→ Data
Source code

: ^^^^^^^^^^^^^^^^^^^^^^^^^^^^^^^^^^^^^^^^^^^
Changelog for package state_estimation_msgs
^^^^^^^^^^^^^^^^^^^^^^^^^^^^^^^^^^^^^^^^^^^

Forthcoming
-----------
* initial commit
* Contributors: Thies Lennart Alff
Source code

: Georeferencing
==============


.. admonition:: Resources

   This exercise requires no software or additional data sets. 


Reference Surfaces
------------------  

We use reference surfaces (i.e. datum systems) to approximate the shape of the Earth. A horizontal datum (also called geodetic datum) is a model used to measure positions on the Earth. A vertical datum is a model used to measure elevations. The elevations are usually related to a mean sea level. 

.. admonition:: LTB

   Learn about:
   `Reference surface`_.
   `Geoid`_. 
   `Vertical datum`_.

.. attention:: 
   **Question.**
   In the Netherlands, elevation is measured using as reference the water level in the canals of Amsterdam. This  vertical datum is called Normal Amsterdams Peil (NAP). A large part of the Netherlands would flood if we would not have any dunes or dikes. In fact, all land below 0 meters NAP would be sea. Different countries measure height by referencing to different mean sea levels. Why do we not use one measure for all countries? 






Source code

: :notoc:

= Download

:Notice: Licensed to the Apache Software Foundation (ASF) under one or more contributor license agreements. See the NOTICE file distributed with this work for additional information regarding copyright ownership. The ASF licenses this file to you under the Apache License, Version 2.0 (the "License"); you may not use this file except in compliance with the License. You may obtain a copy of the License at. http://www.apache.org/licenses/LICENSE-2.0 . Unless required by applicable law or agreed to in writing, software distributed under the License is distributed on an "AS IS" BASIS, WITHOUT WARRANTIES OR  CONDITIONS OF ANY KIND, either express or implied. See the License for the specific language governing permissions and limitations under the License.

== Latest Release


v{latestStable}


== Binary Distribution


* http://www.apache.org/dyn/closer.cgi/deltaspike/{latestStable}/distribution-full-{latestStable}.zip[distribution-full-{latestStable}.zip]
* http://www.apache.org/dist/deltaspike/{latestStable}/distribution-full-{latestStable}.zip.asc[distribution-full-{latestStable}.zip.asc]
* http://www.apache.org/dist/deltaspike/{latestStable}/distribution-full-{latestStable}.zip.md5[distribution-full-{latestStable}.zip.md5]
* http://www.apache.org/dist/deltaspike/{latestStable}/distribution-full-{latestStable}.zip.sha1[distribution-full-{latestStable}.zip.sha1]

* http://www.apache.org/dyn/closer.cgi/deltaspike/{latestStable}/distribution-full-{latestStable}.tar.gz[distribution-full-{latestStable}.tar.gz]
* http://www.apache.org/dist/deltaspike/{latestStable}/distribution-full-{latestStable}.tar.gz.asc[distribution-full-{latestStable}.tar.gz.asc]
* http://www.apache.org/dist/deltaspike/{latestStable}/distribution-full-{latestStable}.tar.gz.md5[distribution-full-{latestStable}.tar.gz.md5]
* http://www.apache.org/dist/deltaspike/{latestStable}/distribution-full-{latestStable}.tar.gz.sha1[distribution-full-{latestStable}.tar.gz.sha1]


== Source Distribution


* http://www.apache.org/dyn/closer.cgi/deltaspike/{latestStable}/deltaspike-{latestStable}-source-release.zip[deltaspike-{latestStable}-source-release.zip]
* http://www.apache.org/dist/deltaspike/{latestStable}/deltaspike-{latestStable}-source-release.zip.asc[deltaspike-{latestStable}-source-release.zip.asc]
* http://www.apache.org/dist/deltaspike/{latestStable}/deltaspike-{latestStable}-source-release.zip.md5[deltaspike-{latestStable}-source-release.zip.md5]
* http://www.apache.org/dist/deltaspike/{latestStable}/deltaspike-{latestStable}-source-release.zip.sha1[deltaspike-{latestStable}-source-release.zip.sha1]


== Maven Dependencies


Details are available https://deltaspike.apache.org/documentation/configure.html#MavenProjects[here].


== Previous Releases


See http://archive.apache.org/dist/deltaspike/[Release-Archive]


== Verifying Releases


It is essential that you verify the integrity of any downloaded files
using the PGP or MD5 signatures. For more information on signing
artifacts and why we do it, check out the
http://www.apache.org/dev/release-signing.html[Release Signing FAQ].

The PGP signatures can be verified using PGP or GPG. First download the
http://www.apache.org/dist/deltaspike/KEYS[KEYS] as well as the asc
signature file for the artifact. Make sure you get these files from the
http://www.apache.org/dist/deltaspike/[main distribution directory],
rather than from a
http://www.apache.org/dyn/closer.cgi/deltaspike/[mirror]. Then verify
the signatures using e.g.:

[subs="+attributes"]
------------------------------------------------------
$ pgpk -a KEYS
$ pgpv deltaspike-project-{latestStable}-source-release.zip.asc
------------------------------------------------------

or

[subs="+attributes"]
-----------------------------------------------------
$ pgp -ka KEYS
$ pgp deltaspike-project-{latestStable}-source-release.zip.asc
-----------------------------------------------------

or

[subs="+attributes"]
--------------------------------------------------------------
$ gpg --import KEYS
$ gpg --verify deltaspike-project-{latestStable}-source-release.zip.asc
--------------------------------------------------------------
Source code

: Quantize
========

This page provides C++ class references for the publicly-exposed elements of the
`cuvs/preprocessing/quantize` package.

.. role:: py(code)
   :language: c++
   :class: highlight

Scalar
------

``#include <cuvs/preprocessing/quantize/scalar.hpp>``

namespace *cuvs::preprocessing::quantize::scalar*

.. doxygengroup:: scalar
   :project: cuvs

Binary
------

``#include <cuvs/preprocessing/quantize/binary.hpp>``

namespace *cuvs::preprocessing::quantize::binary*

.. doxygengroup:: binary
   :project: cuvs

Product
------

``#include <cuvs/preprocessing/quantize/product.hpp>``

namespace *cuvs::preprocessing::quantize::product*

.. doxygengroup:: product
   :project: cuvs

→ Work instruction
Reproduce the data in its entirety. Keep every character unchanged.

→ Expected answer
Source code

: ^^^^^^^^^^^^^^^^^^^^^^^^^^^^^^^^^^^^^^^^^^^
Changelog for package state_estimation_msgs
^^^^^^^^^^^^^^^^^^^^^^^^^^^^^^^^^^^^^^^^^^^

Forthcoming
-----------
* initial commit
* Contributors: Thies Lennart Alff
Source code

: Georeferencing
==============


.. admonition:: Resources

   This exercise requires no software or additional data sets. 


Reference Surfaces
------------------  

We use reference surfaces (i.e. datum systems) to approximate the shape of the Earth. A horizontal datum (also called geodetic datum) is a model used to measure positions on the Earth. A vertical datum is a model used to measure elevations. The elevations are usually related to a mean sea level. 

.. admonition:: LTB

   Learn about:
   `Reference surface`_.
   `Geoid`_. 
   `Vertical datum`_.

.. attention:: 
   **Question.**
   In the Netherlands, elevation is measured using as reference the water level in the canals of Amsterdam. This  vertical datum is called Normal Amsterdams Peil (NAP). A large part of the Netherlands would flood if we would not have any dunes or dikes. In fact, all land below 0 meters NAP would be sea. Different countries measure height by referencing to different mean sea levels. Why do we not use one measure for all countries? 






Source code

: :notoc:

= Download

:Notice: Licensed to the Apache Software Foundation (ASF) under one or more contributor license agreements. See the NOTICE file distributed with this work for additional information regarding copyright ownership. The ASF licenses this file to you under the Apache License, Version 2.0 (the "License"); you may not use this file except in compliance with the License. You may obtain a copy of the License at. http://www.apache.org/licenses/LICENSE-2.0 . Unless required by applicable law or agreed to in writing, software distributed under the License is distributed on an "AS IS" BASIS, WITHOUT WARRANTIES OR  CONDITIONS OF ANY KIND, either express or implied. See the License for the specific language governing permissions and limitations under the License.

== Latest Release


v{latestStable}


== Binary Distribution


* http://www.apache.org/dyn/closer.cgi/deltaspike/{latestStable}/distribution-full-{latestStable}.zip[distribution-full-{latestStable}.zip]
* http://www.apache.org/dist/deltaspike/{latestStable}/distribution-full-{latestStable}.zip.asc[distribution-full-{latestStable}.zip.asc]
* http://www.apache.org/dist/deltaspike/{latestStable}/distribution-full-{latestStable}.zip.md5[distribution-full-{latestStable}.zip.md5]
* http://www.apache.org/dist/deltaspike/{latestStable}/distribution-full-{latestStable}.zip.sha1[distribution-full-{latestStable}.zip.sha1]

* http://www.apache.org/dyn/closer.cgi/deltaspike/{latestStable}/distribution-full-{latestStable}.tar.gz[distribution-full-{latestStable}.tar.gz]
* http://www.apache.org/dist/deltaspike/{latestStable}/distribution-full-{latestStable}.tar.gz.asc[distribution-full-{latestStable}.tar.gz.asc]
* http://www.apache.org/dist/deltaspike/{latestStable}/distribution-full-{latestStable}.tar.gz.md5[distribution-full-{latestStable}.tar.gz.md5]
* http://www.apache.org/dist/deltaspike/{latestStable}/distribution-full-{latestStable}.tar.gz.sha1[distribution-full-{latestStable}.tar.gz.sha1]


== Source Distribution


* http://www.apache.org/dyn/closer.cgi/deltaspike/{latestStable}/deltaspike-{latestStable}-source-release.zip[deltaspike-{latestStable}-source-release.zip]
* http://www.apache.org/dist/deltaspike/{latestStable}/deltaspike-{latestStable}-source-release.zip.asc[deltaspike-{latestStable}-source-release.zip.asc]
* http://www.apache.org/dist/deltaspike/{latestStable}/deltaspike-{latestStable}-source-release.zip.md5[deltaspike-{latestStable}-source-release.zip.md5]
* http://www.apache.org/dist/deltaspike/{latestStable}/deltaspike-{latestStable}-source-release.zip.sha1[deltaspike-{latestStable}-source-release.zip.sha1]


== Maven Dependencies


Details are available https://deltaspike.apache.org/documentation/configure.html#MavenProjects[here].


== Previous Releases


See http://archive.apache.org/dist/deltaspike/[Release-Archive]


== Verifying Releases


It is essential that you verify the integrity of any downloaded files
using the PGP or MD5 signatures. For more information on signing
artifacts and why we do it, check out the
http://www.apache.org/dev/release-signing.html[Release Signing FAQ].

The PGP signatures can be verified using PGP or GPG. First download the
http://www.apache.org/dist/deltaspike/KEYS[KEYS] as well as the asc
signature file for the artifact. Make sure you get these files from the
http://www.apache.org/dist/deltaspike/[main distribution directory],
rather than from a
http://www.apache.org/dyn/closer.cgi/deltaspike/[mirror]. Then verify
the signatures using e.g.:

[subs="+attributes"]
------------------------------------------------------
$ pgpk -a KEYS
$ pgpv deltaspike-project-{latestStable}-source-release.zip.asc
------------------------------------------------------

or

[subs="+attributes"]
-----------------------------------------------------
$ pgp -ka KEYS
$ pgp deltaspike-project-{latestStable}-source-release.zip.asc
-----------------------------------------------------

or

[subs="+attributes"]
--------------------------------------------------------------
$ gpg --import KEYS
$ gpg --verify deltaspike-project-{latestStable}-source-release.zip.asc
--------------------------------------------------------------
Source code

: Quantize
========

This page provides C++ class references for the publicly-exposed elements of the
`cuvs/preprocessing/quantize` package.

.. role:: py(code)
   :language: c++
   :class: highlight

Scalar
------

``#include <cuvs/preprocessing/quantize/scalar.hpp>``

namespace *cuvs::preprocessing::quantize::scalar*

.. doxygengroup:: scalar
   :project: cuvs

Binary
------

``#include <cuvs/preprocessing/quantize/binary.hpp>``

namespace *cuvs::preprocessing::quantize::binary*

.. doxygengroup:: binary
   :project: cuvs

Product
------

``#include <cuvs/preprocessing/quantize/product.hpp>``

namespace *cuvs::preprocessing::quantize::product*

.. doxygengroup:: product
   :project: cuvs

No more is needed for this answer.